> Required action:
Scan the entries below. Return every line that includes "Paste".

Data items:
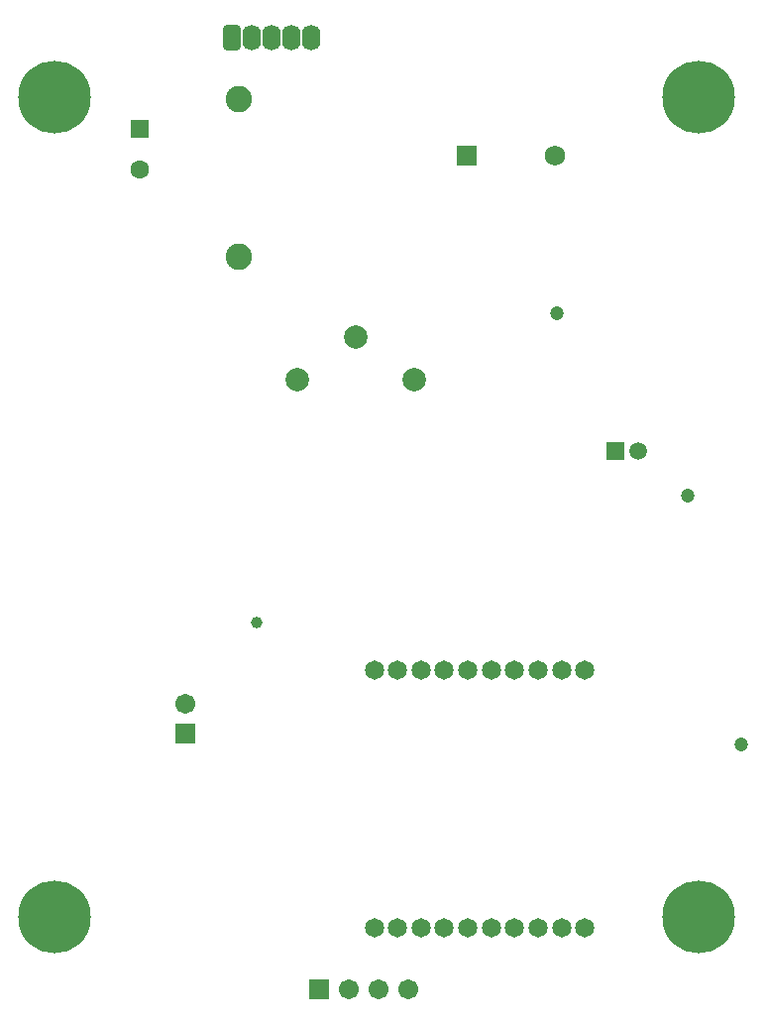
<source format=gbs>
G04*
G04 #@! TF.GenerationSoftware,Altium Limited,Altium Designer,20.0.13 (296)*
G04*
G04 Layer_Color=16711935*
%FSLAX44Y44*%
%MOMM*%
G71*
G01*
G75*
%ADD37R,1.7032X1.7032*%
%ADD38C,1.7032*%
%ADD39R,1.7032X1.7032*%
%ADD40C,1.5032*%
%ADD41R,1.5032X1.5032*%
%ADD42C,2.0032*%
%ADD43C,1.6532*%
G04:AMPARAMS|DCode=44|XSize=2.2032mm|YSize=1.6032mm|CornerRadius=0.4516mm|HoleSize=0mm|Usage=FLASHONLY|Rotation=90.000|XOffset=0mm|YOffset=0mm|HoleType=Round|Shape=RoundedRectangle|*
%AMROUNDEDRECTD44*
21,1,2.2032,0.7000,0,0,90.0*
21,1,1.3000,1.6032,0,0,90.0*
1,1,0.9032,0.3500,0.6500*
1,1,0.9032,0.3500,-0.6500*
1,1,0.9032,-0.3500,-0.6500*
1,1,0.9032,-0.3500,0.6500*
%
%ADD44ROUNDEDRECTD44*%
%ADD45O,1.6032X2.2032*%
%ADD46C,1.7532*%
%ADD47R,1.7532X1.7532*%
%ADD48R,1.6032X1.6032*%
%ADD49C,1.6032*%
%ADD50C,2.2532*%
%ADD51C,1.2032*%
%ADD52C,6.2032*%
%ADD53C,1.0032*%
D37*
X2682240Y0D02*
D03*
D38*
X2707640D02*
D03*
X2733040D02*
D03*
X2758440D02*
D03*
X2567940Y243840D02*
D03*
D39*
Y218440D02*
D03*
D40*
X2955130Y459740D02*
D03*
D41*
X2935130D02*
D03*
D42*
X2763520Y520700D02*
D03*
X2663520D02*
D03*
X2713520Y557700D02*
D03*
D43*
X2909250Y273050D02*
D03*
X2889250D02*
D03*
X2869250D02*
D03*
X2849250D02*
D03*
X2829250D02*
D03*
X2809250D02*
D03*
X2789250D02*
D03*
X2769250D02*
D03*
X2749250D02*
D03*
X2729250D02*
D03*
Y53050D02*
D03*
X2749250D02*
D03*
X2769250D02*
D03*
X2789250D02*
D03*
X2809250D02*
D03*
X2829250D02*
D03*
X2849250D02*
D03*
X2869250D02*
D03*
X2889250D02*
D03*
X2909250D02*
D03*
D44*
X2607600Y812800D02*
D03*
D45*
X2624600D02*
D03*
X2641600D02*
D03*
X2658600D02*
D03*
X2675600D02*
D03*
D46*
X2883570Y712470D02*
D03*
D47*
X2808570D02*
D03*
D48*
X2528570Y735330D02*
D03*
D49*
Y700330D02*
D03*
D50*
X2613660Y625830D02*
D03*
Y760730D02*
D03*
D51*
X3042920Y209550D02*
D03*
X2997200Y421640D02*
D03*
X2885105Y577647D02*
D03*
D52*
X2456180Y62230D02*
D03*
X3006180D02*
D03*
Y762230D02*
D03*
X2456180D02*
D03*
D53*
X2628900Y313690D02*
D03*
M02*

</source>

---

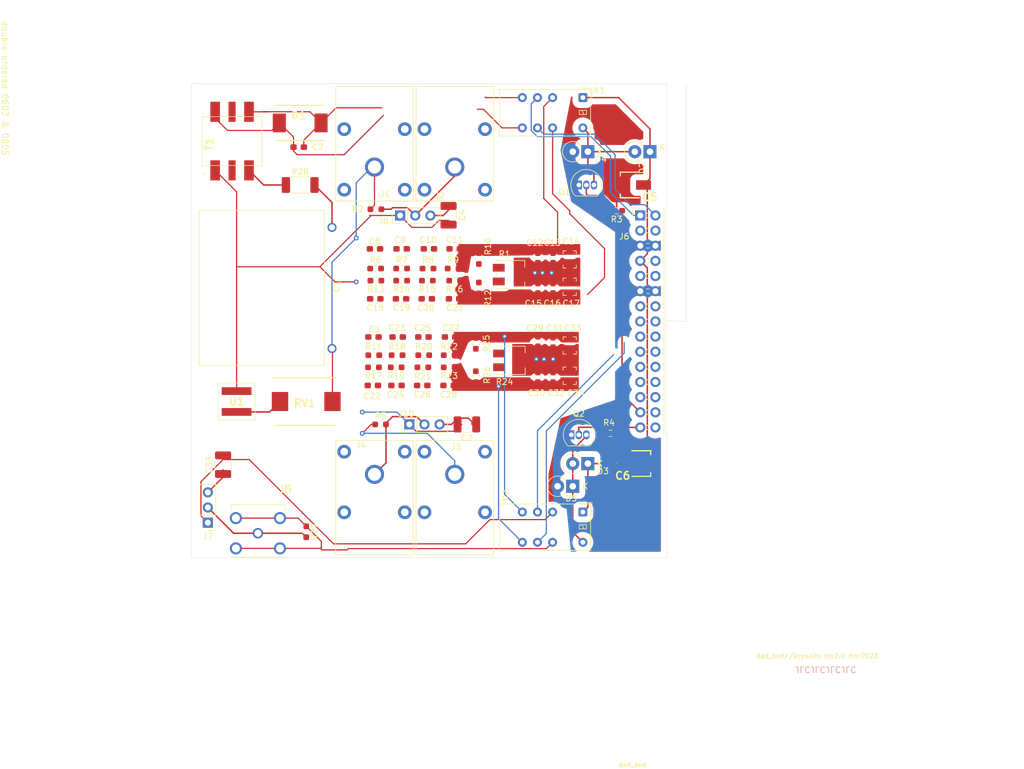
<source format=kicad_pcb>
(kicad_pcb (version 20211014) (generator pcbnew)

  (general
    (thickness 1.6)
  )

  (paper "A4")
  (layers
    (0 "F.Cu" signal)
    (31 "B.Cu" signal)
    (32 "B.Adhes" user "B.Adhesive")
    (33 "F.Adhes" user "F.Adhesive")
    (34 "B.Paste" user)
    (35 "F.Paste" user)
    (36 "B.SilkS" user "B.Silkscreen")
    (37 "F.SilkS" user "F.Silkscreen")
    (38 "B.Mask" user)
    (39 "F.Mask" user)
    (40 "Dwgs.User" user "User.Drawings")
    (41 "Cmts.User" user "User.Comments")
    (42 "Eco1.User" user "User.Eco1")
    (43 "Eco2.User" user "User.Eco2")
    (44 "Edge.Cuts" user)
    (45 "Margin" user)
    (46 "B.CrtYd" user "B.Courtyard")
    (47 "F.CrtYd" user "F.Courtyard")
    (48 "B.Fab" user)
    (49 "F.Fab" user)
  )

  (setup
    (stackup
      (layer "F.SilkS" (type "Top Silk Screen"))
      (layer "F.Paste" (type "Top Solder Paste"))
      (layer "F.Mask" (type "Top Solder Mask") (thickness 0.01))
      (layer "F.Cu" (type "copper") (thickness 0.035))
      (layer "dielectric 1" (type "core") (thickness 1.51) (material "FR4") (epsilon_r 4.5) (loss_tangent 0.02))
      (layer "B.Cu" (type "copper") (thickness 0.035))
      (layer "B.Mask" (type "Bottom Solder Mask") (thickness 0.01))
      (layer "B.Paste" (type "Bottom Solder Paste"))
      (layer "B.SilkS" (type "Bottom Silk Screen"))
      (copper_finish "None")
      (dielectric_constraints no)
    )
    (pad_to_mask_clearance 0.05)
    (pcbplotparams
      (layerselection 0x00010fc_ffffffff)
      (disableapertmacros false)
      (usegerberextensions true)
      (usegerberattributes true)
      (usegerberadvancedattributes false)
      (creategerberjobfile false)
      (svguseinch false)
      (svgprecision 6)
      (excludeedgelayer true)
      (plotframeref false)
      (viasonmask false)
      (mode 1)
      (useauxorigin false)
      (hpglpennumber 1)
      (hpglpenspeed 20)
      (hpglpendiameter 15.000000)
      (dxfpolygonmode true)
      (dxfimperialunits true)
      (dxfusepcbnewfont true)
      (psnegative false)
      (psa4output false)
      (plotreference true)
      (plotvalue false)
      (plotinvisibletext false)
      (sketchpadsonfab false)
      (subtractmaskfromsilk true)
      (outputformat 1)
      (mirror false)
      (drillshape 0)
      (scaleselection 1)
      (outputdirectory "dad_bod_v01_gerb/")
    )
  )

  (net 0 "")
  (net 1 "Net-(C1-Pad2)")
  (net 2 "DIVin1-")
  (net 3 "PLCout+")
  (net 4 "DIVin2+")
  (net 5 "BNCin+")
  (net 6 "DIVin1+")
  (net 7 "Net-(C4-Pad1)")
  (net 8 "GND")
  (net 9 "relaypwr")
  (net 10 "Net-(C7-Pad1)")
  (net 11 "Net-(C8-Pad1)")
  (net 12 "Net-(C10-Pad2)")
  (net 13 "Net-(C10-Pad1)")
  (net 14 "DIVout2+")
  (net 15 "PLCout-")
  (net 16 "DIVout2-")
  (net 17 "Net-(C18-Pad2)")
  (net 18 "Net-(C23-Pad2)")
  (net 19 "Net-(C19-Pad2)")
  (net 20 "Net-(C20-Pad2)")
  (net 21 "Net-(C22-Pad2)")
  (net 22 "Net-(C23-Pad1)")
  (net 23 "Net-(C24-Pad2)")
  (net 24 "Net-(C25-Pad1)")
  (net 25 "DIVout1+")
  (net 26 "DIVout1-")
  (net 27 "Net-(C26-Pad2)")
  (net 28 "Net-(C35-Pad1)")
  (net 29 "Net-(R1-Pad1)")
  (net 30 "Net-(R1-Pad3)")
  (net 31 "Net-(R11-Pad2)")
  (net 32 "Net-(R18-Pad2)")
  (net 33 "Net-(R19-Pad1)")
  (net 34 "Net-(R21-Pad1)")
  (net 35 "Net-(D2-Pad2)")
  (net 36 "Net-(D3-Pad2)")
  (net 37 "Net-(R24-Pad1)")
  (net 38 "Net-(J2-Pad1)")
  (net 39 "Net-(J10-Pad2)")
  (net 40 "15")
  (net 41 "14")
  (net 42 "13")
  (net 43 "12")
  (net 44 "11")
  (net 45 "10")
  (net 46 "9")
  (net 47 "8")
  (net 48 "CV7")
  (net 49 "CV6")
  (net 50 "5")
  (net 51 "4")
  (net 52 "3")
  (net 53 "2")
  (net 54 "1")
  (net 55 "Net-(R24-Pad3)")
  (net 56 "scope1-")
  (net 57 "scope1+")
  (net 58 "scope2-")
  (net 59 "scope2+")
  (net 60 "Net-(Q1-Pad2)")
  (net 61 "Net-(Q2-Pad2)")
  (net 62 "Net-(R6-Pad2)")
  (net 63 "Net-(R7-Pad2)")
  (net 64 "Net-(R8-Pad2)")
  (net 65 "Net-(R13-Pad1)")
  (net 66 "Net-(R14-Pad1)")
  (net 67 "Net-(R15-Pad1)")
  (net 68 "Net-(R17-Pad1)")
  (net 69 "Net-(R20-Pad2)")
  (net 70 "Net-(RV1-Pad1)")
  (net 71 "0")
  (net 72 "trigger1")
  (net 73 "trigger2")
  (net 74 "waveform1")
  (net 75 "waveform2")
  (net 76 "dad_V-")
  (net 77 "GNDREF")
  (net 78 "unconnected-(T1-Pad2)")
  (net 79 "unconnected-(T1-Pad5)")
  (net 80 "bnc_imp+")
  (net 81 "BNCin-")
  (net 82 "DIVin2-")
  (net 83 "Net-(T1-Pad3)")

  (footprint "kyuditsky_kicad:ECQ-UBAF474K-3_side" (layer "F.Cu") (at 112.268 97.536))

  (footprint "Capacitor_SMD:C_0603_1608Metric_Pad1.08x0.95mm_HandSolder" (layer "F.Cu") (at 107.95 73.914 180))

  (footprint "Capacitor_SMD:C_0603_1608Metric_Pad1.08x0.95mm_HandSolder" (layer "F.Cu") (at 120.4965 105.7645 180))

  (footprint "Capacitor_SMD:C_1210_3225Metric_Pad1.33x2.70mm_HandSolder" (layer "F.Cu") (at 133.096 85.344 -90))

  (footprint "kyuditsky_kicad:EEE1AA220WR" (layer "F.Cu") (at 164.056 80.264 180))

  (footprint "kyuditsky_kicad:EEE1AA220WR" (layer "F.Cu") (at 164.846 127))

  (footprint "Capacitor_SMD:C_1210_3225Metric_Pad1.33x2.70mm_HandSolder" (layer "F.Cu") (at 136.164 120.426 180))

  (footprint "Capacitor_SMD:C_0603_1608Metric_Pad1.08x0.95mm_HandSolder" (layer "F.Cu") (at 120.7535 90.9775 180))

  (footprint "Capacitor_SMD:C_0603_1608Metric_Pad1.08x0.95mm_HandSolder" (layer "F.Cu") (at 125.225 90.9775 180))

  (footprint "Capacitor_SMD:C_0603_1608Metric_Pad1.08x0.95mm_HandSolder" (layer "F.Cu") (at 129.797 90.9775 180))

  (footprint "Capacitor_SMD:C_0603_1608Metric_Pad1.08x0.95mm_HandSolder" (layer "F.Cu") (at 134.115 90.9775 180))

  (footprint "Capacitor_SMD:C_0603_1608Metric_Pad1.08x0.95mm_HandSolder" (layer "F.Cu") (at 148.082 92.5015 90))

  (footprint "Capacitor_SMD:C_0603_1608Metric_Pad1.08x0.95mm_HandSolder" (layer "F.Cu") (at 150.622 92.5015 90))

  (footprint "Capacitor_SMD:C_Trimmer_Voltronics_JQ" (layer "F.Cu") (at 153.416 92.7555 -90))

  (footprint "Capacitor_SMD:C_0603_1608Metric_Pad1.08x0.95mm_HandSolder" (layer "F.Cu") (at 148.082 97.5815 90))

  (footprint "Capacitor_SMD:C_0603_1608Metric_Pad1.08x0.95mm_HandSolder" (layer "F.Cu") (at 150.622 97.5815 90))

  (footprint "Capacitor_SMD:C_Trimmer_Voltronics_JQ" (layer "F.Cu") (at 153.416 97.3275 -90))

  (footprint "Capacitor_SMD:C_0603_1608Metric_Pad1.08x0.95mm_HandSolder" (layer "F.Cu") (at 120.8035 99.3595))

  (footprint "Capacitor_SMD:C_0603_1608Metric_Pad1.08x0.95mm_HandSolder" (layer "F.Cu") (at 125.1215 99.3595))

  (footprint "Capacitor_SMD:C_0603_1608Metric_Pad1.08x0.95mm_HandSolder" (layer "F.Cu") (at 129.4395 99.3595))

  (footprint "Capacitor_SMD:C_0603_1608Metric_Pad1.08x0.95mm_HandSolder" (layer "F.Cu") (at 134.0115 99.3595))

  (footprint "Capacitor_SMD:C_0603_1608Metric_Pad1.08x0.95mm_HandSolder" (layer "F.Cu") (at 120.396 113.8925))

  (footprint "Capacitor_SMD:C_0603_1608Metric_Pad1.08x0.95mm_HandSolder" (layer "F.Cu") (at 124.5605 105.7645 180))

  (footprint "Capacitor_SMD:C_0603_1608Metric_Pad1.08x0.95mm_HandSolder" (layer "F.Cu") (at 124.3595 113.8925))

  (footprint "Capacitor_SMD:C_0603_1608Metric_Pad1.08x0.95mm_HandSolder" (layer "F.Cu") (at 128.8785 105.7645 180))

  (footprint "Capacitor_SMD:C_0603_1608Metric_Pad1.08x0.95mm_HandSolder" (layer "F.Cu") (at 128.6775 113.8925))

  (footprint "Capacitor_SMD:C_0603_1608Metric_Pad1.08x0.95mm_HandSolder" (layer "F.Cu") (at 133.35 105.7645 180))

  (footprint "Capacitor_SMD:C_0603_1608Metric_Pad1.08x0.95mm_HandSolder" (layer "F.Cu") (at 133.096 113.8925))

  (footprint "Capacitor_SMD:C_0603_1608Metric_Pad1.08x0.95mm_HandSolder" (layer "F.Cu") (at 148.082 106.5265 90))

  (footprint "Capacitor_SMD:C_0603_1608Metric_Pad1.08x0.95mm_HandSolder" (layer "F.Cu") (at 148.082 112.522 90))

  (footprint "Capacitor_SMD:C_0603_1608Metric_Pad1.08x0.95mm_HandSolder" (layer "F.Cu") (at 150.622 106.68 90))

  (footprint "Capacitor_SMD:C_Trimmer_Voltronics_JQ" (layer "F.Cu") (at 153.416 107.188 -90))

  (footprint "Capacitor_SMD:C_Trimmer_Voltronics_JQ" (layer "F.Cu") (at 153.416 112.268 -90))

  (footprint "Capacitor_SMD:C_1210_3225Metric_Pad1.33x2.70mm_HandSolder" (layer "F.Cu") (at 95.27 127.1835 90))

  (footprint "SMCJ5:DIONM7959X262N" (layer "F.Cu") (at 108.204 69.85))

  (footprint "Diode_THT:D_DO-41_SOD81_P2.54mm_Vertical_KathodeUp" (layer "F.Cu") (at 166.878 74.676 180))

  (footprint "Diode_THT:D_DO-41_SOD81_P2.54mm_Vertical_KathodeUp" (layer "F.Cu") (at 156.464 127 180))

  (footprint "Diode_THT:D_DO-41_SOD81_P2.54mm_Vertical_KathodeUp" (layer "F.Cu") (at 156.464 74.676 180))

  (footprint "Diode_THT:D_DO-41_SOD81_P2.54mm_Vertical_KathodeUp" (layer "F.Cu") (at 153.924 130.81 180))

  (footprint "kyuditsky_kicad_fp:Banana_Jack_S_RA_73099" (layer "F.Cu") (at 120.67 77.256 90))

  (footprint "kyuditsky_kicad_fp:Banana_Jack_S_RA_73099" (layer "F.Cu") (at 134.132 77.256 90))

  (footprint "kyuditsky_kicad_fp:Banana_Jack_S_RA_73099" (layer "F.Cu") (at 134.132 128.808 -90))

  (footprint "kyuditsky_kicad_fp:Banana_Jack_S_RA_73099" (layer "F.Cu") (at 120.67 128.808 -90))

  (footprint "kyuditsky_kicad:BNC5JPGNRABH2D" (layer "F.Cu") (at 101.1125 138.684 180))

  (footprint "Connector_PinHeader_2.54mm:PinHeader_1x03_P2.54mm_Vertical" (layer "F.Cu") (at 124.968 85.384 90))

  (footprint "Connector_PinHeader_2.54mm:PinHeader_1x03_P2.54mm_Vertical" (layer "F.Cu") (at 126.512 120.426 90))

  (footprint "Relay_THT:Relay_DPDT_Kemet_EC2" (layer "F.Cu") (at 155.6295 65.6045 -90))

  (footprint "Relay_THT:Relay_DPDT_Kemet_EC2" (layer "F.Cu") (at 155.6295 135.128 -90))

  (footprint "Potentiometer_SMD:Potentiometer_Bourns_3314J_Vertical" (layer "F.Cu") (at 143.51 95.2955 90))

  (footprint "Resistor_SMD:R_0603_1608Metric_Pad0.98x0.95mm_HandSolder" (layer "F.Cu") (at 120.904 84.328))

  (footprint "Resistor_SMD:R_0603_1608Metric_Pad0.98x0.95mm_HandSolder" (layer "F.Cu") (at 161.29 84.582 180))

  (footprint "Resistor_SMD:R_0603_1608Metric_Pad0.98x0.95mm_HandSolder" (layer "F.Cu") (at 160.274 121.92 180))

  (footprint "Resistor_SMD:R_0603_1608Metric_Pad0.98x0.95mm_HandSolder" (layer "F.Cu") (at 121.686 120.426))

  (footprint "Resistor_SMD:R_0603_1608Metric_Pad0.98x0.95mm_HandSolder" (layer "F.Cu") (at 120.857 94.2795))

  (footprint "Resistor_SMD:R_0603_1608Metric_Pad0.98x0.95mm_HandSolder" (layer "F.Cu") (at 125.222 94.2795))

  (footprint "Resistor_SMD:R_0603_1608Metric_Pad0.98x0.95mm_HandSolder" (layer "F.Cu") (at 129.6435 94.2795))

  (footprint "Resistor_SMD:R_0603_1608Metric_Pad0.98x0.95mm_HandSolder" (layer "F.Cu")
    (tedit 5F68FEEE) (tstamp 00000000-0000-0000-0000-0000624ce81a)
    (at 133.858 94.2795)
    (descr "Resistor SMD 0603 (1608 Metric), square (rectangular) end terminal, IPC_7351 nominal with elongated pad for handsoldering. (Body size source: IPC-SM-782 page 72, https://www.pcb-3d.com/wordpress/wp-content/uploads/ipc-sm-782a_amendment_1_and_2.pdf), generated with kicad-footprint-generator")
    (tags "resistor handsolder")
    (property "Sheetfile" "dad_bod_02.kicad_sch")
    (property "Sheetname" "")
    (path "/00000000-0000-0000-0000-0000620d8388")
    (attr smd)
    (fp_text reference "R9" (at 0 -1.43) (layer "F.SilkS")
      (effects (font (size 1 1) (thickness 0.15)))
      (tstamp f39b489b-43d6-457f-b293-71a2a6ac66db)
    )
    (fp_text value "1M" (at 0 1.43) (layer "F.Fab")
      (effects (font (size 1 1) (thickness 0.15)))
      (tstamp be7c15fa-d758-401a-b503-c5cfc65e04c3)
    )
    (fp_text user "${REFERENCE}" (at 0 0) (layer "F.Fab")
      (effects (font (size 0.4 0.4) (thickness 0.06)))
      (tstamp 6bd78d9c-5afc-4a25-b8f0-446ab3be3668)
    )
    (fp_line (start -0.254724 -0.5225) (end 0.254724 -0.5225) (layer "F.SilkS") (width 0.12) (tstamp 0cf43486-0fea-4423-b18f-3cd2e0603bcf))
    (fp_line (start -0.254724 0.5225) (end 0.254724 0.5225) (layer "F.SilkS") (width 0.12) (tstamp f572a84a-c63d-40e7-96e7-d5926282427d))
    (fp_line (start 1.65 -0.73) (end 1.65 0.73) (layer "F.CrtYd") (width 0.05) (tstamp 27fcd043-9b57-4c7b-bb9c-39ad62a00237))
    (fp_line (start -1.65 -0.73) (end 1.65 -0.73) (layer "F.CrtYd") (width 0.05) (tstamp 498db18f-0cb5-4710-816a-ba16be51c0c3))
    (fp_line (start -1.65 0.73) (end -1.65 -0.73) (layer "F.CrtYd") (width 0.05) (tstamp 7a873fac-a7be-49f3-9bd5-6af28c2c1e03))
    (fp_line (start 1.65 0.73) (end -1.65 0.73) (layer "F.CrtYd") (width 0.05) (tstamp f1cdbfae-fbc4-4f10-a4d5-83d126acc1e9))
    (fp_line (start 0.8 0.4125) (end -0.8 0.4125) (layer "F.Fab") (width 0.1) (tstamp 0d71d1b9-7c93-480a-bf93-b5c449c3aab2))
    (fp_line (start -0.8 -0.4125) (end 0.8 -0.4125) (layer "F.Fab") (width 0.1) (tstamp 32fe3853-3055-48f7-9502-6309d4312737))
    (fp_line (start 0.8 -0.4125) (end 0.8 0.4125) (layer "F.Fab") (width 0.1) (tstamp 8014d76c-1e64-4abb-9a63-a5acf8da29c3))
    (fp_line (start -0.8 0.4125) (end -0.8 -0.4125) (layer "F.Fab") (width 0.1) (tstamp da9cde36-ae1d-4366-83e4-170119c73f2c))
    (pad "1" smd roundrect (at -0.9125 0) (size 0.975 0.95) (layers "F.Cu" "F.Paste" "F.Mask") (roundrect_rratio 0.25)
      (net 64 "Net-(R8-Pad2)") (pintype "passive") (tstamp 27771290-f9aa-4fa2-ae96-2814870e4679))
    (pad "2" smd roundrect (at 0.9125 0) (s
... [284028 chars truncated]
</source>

> Output for this task:
    (34 "B.Paste" user)
    (35 "F.Paste" user)
      (layer "F.Paste" (type "Top Solder Paste"))
      (layer "B.Paste" (type "Bottom Solder Paste"))
    (pad "1" smd roundrect (at -0.9125 0) (size 0.975 0.95) (layers "F.Cu" "F.Paste" "F.Mask") (roundrect_rratio 0.25)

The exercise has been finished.